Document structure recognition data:
——————————

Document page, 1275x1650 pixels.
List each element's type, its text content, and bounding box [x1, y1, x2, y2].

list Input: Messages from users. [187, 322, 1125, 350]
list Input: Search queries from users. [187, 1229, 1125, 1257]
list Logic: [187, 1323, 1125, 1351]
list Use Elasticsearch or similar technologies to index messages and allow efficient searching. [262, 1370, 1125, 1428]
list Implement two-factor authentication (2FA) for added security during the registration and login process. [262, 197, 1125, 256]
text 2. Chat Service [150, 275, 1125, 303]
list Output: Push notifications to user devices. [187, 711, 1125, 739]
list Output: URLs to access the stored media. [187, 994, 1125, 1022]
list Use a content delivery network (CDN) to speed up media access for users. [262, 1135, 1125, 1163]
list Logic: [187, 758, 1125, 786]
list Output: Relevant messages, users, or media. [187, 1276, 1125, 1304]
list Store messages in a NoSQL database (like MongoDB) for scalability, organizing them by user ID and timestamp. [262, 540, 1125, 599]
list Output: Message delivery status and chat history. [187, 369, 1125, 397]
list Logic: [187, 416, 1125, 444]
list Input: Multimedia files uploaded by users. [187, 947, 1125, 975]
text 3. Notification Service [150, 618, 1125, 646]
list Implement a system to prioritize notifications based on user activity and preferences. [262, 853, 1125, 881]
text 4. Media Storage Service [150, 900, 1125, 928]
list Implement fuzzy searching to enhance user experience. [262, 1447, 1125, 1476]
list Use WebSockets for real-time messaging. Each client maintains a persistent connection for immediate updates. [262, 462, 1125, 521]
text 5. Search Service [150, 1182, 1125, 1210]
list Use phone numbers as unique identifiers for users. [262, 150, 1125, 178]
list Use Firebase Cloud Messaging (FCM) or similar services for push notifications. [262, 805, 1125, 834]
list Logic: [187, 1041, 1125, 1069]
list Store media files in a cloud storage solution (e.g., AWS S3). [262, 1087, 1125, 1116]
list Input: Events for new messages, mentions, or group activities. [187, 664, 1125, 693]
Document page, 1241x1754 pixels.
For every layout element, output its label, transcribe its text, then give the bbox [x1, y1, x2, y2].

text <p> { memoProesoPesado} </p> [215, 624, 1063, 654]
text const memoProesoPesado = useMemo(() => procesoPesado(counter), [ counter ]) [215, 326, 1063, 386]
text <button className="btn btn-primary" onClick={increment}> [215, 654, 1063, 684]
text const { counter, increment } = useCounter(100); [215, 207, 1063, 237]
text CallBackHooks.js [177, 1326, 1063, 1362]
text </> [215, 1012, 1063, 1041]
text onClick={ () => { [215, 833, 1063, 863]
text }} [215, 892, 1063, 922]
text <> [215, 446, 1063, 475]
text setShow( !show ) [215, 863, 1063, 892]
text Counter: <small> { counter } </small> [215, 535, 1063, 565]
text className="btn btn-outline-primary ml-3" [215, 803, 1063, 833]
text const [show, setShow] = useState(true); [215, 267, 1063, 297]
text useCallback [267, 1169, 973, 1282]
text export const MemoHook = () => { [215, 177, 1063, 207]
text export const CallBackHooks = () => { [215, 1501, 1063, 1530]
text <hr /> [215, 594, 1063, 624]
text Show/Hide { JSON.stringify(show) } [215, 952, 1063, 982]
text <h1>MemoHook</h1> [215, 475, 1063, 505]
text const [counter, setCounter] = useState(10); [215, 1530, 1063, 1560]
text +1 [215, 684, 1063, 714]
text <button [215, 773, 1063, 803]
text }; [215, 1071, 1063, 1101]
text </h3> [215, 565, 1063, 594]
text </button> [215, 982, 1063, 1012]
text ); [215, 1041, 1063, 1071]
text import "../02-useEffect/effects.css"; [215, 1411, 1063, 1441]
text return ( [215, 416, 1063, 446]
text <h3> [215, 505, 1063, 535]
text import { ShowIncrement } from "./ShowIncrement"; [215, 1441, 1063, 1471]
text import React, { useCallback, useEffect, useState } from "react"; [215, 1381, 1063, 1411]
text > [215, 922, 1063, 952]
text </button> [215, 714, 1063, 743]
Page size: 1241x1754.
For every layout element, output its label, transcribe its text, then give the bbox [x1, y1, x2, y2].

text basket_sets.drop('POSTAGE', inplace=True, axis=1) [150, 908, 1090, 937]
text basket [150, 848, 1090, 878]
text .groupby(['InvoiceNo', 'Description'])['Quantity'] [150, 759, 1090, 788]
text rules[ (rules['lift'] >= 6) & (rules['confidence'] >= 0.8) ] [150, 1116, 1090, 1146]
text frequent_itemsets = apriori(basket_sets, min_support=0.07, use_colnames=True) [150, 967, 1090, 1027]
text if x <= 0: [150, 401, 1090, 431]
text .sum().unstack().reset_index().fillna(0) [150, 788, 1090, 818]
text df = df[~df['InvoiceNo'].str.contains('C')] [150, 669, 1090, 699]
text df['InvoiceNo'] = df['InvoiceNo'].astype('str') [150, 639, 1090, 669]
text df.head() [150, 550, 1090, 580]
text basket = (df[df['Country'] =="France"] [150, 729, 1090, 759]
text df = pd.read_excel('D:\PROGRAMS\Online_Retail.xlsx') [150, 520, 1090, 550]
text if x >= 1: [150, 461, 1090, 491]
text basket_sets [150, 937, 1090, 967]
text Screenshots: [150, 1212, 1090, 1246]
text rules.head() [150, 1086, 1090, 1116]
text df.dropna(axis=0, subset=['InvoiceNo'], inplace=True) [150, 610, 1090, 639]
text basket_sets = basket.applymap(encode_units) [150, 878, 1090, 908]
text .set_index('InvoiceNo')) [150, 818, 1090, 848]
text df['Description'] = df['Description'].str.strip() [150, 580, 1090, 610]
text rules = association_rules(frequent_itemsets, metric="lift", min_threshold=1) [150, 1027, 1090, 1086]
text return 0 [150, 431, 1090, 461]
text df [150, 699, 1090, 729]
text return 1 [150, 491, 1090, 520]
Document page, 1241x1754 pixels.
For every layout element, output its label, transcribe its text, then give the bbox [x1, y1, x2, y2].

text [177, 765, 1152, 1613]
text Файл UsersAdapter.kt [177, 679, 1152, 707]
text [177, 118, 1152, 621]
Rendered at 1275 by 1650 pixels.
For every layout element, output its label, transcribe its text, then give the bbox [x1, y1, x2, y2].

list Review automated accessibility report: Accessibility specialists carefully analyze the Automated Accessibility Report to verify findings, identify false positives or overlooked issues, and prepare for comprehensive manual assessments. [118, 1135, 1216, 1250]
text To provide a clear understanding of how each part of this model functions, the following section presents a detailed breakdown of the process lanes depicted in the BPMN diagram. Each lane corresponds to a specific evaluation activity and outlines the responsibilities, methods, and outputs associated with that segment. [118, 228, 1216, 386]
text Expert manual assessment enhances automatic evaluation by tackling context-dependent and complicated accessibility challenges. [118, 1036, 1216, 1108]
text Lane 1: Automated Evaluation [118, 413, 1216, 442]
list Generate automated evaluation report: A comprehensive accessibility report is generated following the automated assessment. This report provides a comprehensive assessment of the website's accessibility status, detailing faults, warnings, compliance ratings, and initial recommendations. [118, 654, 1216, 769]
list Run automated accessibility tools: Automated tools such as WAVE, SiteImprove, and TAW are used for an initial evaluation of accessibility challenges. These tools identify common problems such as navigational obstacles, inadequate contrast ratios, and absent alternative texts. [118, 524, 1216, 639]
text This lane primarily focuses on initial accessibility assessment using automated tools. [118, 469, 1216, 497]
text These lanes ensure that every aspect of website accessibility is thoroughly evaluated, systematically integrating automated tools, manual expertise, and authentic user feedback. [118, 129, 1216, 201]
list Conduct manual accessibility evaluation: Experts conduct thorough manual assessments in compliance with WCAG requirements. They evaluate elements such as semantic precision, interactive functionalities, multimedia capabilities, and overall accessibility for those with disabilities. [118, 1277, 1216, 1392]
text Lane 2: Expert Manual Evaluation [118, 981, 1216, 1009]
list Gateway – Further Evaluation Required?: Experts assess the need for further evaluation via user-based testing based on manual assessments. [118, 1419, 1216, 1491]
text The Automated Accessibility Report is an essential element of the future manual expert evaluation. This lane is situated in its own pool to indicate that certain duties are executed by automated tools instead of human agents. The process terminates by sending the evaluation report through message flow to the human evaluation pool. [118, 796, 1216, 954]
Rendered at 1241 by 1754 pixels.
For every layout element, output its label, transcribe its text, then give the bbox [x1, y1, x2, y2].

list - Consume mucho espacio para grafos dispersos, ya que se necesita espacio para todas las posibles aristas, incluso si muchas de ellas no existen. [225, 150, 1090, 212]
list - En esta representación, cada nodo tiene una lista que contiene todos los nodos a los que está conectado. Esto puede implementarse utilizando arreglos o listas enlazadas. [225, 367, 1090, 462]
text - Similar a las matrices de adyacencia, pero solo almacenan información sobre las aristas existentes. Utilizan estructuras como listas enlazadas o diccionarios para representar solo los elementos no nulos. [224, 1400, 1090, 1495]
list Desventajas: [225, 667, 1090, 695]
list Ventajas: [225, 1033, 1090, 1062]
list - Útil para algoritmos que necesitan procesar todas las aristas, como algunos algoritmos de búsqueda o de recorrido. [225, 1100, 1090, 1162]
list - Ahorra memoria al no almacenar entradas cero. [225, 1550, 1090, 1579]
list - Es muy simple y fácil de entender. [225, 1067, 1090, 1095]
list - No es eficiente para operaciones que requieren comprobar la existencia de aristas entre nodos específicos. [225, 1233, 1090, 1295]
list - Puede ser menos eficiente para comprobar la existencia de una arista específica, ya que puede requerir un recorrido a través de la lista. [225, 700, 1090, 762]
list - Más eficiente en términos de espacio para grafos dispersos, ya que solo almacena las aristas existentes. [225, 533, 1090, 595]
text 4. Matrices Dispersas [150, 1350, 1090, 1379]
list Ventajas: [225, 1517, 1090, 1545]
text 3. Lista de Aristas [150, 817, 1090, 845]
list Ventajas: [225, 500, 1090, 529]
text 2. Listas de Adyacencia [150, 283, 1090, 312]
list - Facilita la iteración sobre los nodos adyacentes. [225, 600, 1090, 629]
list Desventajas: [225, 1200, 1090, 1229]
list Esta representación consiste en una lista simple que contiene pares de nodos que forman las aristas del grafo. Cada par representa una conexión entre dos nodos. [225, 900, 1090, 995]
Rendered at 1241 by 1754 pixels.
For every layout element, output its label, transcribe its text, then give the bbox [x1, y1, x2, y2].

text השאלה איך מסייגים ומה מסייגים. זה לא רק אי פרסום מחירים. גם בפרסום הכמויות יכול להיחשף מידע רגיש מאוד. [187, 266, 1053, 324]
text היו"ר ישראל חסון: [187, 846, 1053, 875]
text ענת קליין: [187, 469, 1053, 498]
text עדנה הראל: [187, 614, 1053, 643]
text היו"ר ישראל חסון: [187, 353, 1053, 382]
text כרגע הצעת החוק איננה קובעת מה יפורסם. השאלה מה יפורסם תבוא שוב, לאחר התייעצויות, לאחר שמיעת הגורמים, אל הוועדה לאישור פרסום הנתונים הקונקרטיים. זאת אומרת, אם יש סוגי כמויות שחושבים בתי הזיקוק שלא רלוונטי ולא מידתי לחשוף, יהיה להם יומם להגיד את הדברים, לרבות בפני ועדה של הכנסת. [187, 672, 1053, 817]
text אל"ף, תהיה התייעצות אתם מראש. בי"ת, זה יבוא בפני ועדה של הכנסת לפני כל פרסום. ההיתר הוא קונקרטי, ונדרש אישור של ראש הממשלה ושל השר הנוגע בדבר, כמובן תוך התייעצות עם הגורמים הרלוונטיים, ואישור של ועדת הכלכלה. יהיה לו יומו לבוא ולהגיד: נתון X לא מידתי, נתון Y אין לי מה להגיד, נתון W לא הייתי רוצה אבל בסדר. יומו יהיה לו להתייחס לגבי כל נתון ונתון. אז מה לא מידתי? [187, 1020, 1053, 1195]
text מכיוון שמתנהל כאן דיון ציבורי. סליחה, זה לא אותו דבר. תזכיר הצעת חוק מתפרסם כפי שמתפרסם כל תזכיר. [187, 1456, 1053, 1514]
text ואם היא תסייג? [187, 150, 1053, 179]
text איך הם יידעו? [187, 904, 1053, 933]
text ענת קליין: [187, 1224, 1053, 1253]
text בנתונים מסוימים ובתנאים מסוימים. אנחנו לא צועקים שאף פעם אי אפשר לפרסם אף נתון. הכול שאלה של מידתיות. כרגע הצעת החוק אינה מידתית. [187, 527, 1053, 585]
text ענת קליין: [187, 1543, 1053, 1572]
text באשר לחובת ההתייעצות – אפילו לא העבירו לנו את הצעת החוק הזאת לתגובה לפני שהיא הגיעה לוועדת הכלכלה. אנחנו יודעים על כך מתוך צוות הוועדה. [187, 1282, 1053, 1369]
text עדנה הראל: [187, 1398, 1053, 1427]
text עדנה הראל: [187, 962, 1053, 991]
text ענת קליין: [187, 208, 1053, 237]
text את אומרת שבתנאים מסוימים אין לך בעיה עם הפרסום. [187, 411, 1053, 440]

——————————

▶ **Exercise aim**: Out of the records above, pull the lines that include the word "import".

▶ **Finished task**:
text import "../02-useEffect/effects.css"; [215, 1411, 1063, 1441]
text import { ShowIncrement } from "./ShowIncrement"; [215, 1441, 1063, 1471]
text import React, { useCallback, useEffect, useState } from "react"; [215, 1381, 1063, 1411]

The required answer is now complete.